Par un jugement rendu le 28 juin 2023, le Conseil d’État a sommé l’Inao (Institut national de l’origine et de la qualité) de supprimer l’interdiction de commercialiser, entre les 21 décembre et 30 avril, les légumes d’été produits sous serres chauffées (tomates, courgettes, poivrons, aubergines et concombres). Cette mesure avait été introduite en 2019 par l’institut dans le guide de lecture français des règlements européens qui encadrent la production biologique. L’Inao a indiqué le 29 juin 2023 avoir procédé à sa suppression.

Concurrence déloyale

Le ministère de l’Agriculture et de la Souveraineté alimentaire a également annoncé avoir pris acte du jugement. Selon le Conseil d’État, « cette disposition plaçait juridiquement les producteurs français dans une situation de distorsion de concurrence par rapport aux produits importés » non concernés par l’interdiction, explique-t-il.

C’est la Felcoop (Fédération des coopératives de fruits et légumes, fleurs et pommes de terre) qui avait, avec la fédération des producteurs de légumes, saisi le Conseil d’État.
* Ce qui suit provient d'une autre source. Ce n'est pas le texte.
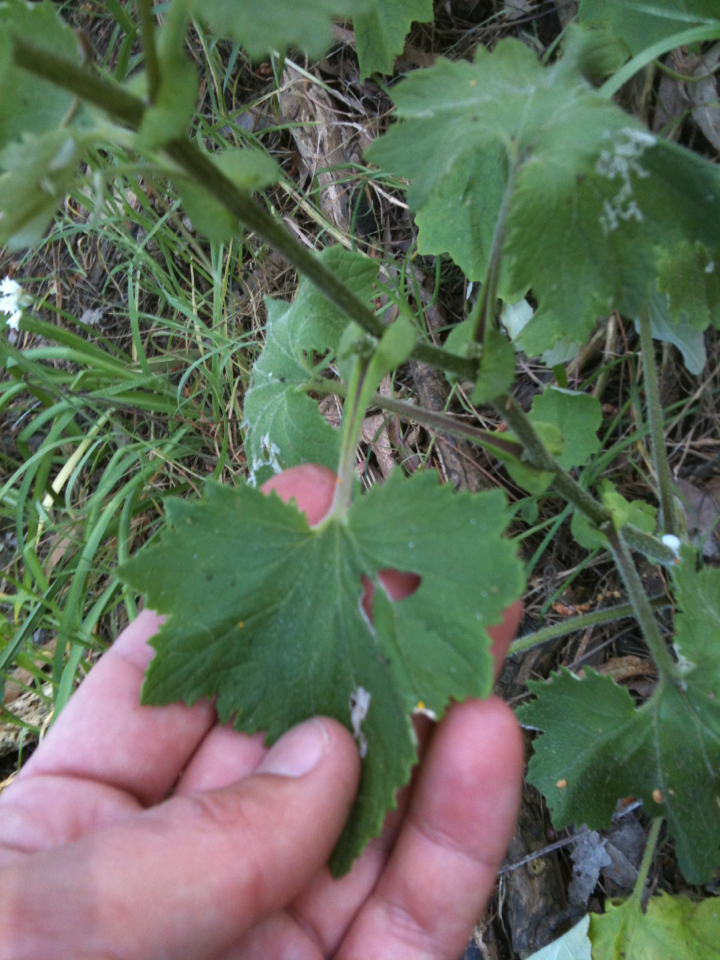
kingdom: Plantae
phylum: Tracheophyta
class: Magnoliopsida
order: Asterales
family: Asteraceae
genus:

Les deux organisations ont accueilli « favorablement » cette décision qui « autorise un retour à l’équité », par un communiqué du 7 juillet 2023.

Le président de la Felcoop, Jean-Michel Delannoy, a par ailleurs indiqué à l’AFP que cette interdiction n’avait pas réduit le chauffage des serres (les tomates cultivées sous serre pouvant être commercialisées en tant que produits conventionnels jusqu’au 1er mai) mais donné « quartier libre » aux importations. « Je ne veux pas qu’on nous interdise de produire ce que peuvent faire nos voisins », a-t-il ajouté.

Décarboner les serres

La Fédération nationale d’agriculture biologique (Fnab), qui s’oppose au chauffage des serres, s’était satisfaite de l’interdiction établie en 2019 même si elle aurait préféré « une interdiction pure et simple », selon les mots de son président d’alors, Guillaume Riou, rapportés par l’AFP. « La décision du Conseil d’État risque de pousser à l’industrialisation de la bio en France et au recul des exigences environnementales du label », a réagi l’organisation dans une déclaration à l’AFP. Elle ajoute vouloir « rapidement analyser toutes les voies de recours qui sont les nôtres pour continuer à défendre les plus hautes exigences environnementales en bio ».

« La problématique de la décarbonation des serres est évidente. […] Mais cela ne peut pas se faire en cinq minutes et sans moyens », a déclaré Jean-Michel Delannoy, plaidant pour que l’État consacre 25 millions d’euros d’aides par an à la décarbonation des serres chauffées. « Les trois campagnes de strict respect de l’interdiction de commercialisation sous label bio ont affecté la compétitivité des producteurs français dont les capacités d’investissements dans du chauffage en énergies renouvelables sont très affaiblies. Cette nécessaire transition énergétique exige pourtant des moyens et du temps, ont abondé la Felcoop et Légumes de France. Nous déplorons également une réduction significative des conversions et un ralentissement des installations. C’est une part de notre souveraineté que nous pouvons regagner aujourd’hui. »

Le ministère a quant à lui indiqué qu’il continuerait « à porter au sein des instances européennes une agriculture biologique respectueuse de l’environnement et des cycles naturels, dans le respect des attentes des consommateurs, et dans un contexte de réglementation harmonisée au niveau européen ».

Une tomate hors saison génère quatre fois plus de gaz à effet de serre « qu’une tomate produite à la bonne saison (entre juin et septembre) », selon l’Agence française de la transition écologique Ademe, cité par l’AFP.